Al reflexionar sobre el reducido genoma de este animal planctónico, el artículo concluye que no hay animales superiores ni inferiores ya que todos estamos construidos por las mismas piezas de Lego, sólo que montadas de diferente forma. El biólogo Cristian Cañestro sentencia: “hemos estado mal influenciados por la religión, pensando que estábamos en la cúspide de la evolución. No lo estamos. Estamos al mismo nivel que el resto de los animales”. Actualmente suelen estar de moda estas afirmaciones tendentes a confundir la esencia del ser humano. Que estemos formados por átomos y genes no significa que se nos pueda reducir sólo a eso. No conozco a ningún Oikopleura que haya puesto satélites artificiales en la órbita del planeta azul, o escrito algo parecido al El Quijote, o compuesto cantatas como las de Bach. Sí me consta, en cambio, que todos estos organismos del plancton continúan viviendo como inconscientes espermatozoides gigantes, pululando a la deriva por los diversos mares del mundo.
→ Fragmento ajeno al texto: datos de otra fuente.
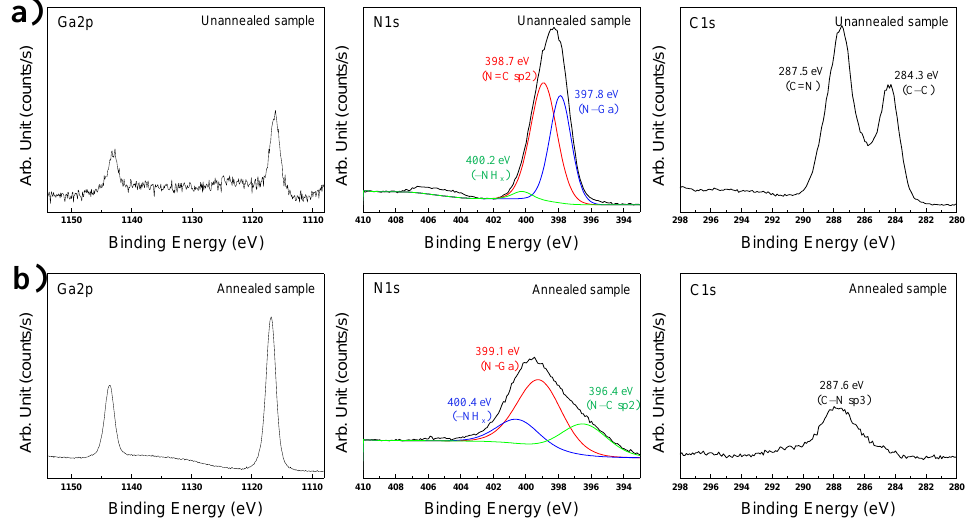
Figure 7. XPS (X-ray photoelectron spectroscopy analysis) of nanopowder synthesized from a Ga(NO 3 ) 3 ∙32H 2 O pellet and C 3 H 6 N 6 powder injection with NH 3 gas by the thermal plasma process in Plasma 3; ( a ) before and ( b ) after annealing.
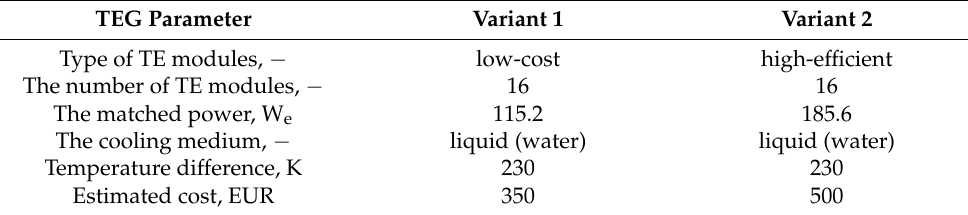
Table 3. The essential parameters of thermoelectric generators assumed by economic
Afortunadamente, Dios permanece siempre al margen de tales críticas. Ningún bichito, teoría o descubrimiento humano, por raros que sean, podrán jamás desbancarle. Él es la fuente necesaria e insustituible del ser y sin su sustento providente no habría nada de nada. Ni plancton, ni biólogos, ni universo. Si nuestros corazones prosiguen latiendo es porque el Creador todavía no ha cerrado su mano. El cosmos no se ha podido crear a sí mismo a partir de la nada. La nada de los físicos no es la nada de Dios. De manera que la causa de la existencia del universo y de los seres que éste contiene, como nosotros mismos, no es una cuestión adecuada para la ciencia. Solamente la filosofía y la teología pueden ofrecer alguna respuesta. Pero muchos no se resignan a esta realidad y, como si fueran niños, siguen lanzándole bichitos a Dios.